Making amends in Waynesville, 1870

“Five years after the abolition of slavery… a Methodist minister in the remote mountain town of Waynesville, North Carolina, carried out an act of reparation apparently unprecedented in U.S. history. Asa Fitzgerald signed an extraordinary land deed in August 1870, conveying most of his remaining property to nine ‘colored persons’ he and his wife’s relations had formerly enslaved. He transferred the land explicitly as restitution for the many years of unpaid labor ‘performed by them and their ancestors while in slavery’….
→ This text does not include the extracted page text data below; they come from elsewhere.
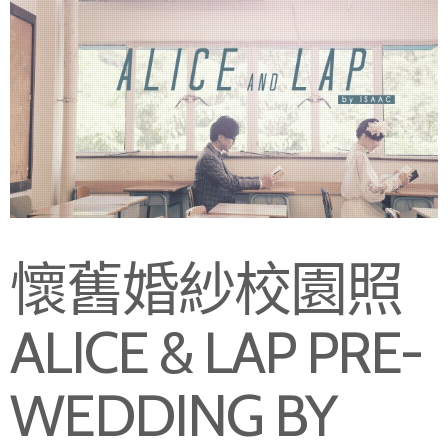
懷舊婚紗校園照
ALICE & LAP PRE-
WEDDING BY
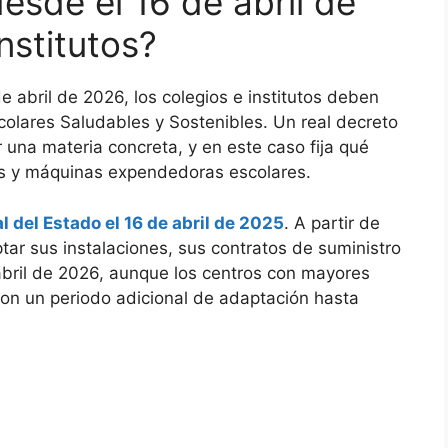
sde el 16 de abril de
nstitutos?
de abril de 2026, los colegios e institutos deben
olares Saludables y Sostenibles. Un real decreto
 una materia concreta, y en este caso fija qué
as y máquinas expendedoras escolares.
al del Estado el 16 de abril de 2025
. A partir de
ptar sus instalaciones, sus contratos de suministro
abril de 2026, aunque los centros con mayores
on un periodo adicional de adaptación hasta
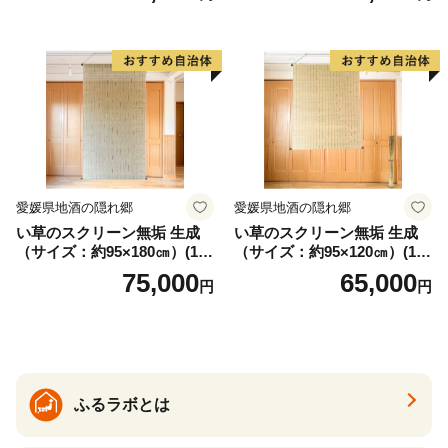
な食事 手作り 贈答用 くつろ
ぎ おうち時間 プレゼント 抗
ウイルス効果 お取り寄せ 愛
知県 小牧市 送料無料
愛媛県地酒の隠れ郷
愛媛県地酒の隠れ郷
い草のスクリーン無垢 生成
い草のスクリーン無垢 生成
（サイズ：約95×180㎝）(14
（サイズ：約95×120㎝）(14
3)
4)
75,000
65,000
円
円
ふるラボとは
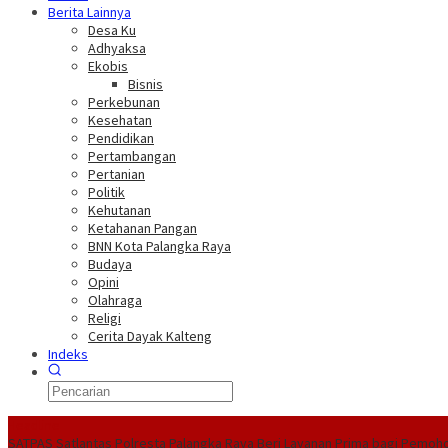
Berita Lainnya
Desa Ku
Adhyaksa
Ekobis
Bisnis
Perkebunan
Kesehatan
Pendidikan
Pertambangan
Pertanian
Politik
Kehutanan
Ketahanan Pangan
BNN Kota Palangka Raya
Budaya
Opini
Olahraga
Religi
Cerita Dayak Kalteng
Indeks
Headline
SATPAS Satlantas Polresta Palangka Raya Beri Layanan Prima bagi Pemoh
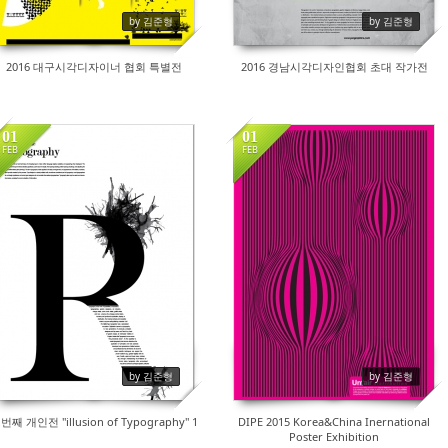
by 김준형
by 김준형
2016 대구시각디자이너 협회 특별전
2016 경남시각디자인협회 초대 작가전
01
01
FEB
FEB
16226
14552
by 김준형
by 김준형
번째 개인전 "illusion of Typography" 1
DIPE 2015 Korea&China Inernational
Poster Exhibition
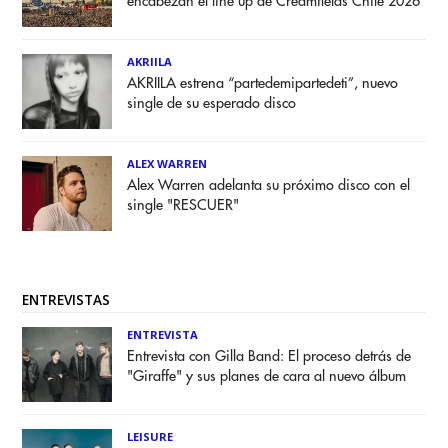
encabezan el line up de Creamfields Chile 2026
AKRIILA
AKRIILA estrena “partedemipartedeti”, nuevo
single de su esperado disco
ALEX WARREN
Alex Warren adelanta su próximo disco con el
single "RESCUER"
ENTREVISTAS
ENTREVISTA
Entrevista con Gilla Band: El proceso detrás de
"Giraffe" y sus planes de cara al nuevo álbum
LEISURE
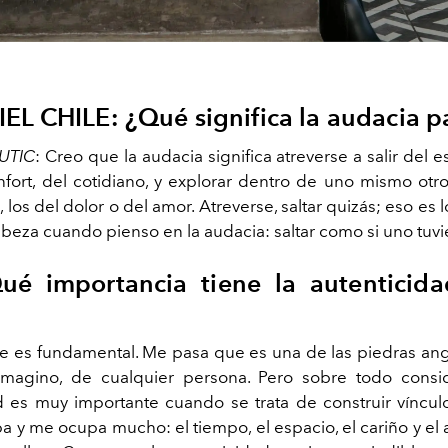
IEL CHILE: ¿Qué significa la audacia pa
UTIC
: Creo que la audacia significa atreverse a salir del e
fort, del cotidiano, y explorar dentro de uno mismo otros 
 los del dolor o del amor. Atreverse, saltar quizás; eso es
abeza cuando pienso en la audacia: saltar como si uno tuvie
ué importancia tiene la autenticid
 es fundamental. Me pasa que es una de las piedras ang
 imagino, de cualquier persona. Pero sobre todo cons
d es muy importante cuando se trata de construir víncul
 y me ocupa mucho: el tiempo, el espacio, el cariño y el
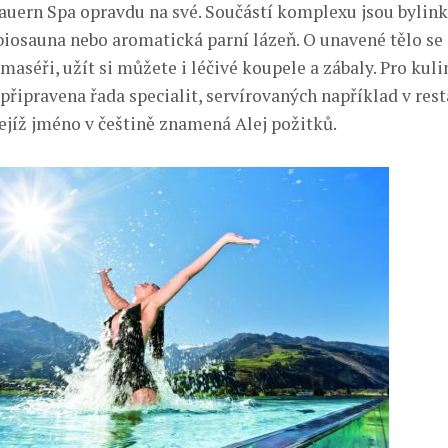
 Tauern Spa opravdu na své. Součástí komplexu jsou bylin
 biosauna nebo aromatická parní lázeň. O unavené tělo se 
maséři, užít si můžete i léčivé koupele a zábaly. Pro kul
připravena řada specialit, servírovaných například v rest
jejíž jméno v češtině znamená Alej požitků.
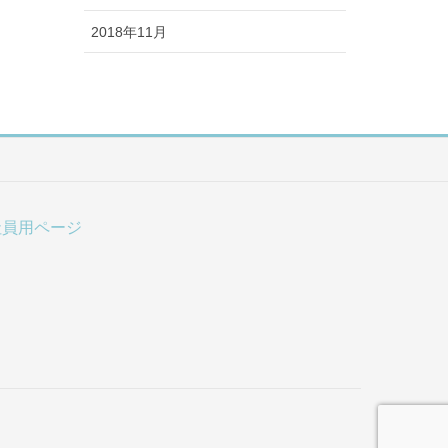
2018年11月
社員用ページ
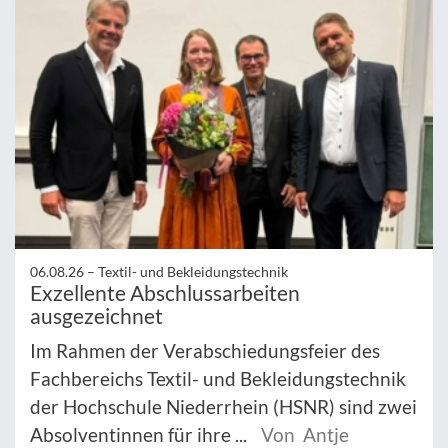
06.08.26 –
Textil- und Bekleidungstechnik
Exzellente Abschlussarbeiten
ausgezeichnet
Im Rahmen der Verabschiedungsfeier des
Fachbereichs Textil- und Bekleidungstechnik
der Hochschule Niederrhein (HSNR) sind zwei
Absolventinnen für ihre ...
Von Antje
“For eight years Fitzgerald and his family lived with this remarkable arrangement in apparent peace. The Fitzgerald patriarch died in 1878 with little remaining property aside from his house, a small plot of land, and his library. It did not take long for his wife and children to take legal action undoing his novel transaction….”

— From “A Personal Act of Reparation” by Kirk Savage in Lapham’s Quarterly (Dec. 15, 2019)

One thought on “Making amends in Waynesville, 1870”

  1. I am a descendant of Isaac Allman. Isaac and his wife Anna had a son Pompey Moore born in the year 1846 in New Hanover county North Carolina.

    Reading Kirk Savage’s research published in Lapham’s Quarterly has connected with me extended family members I never dreamed I would ever Pierce the veil of slavery to discover.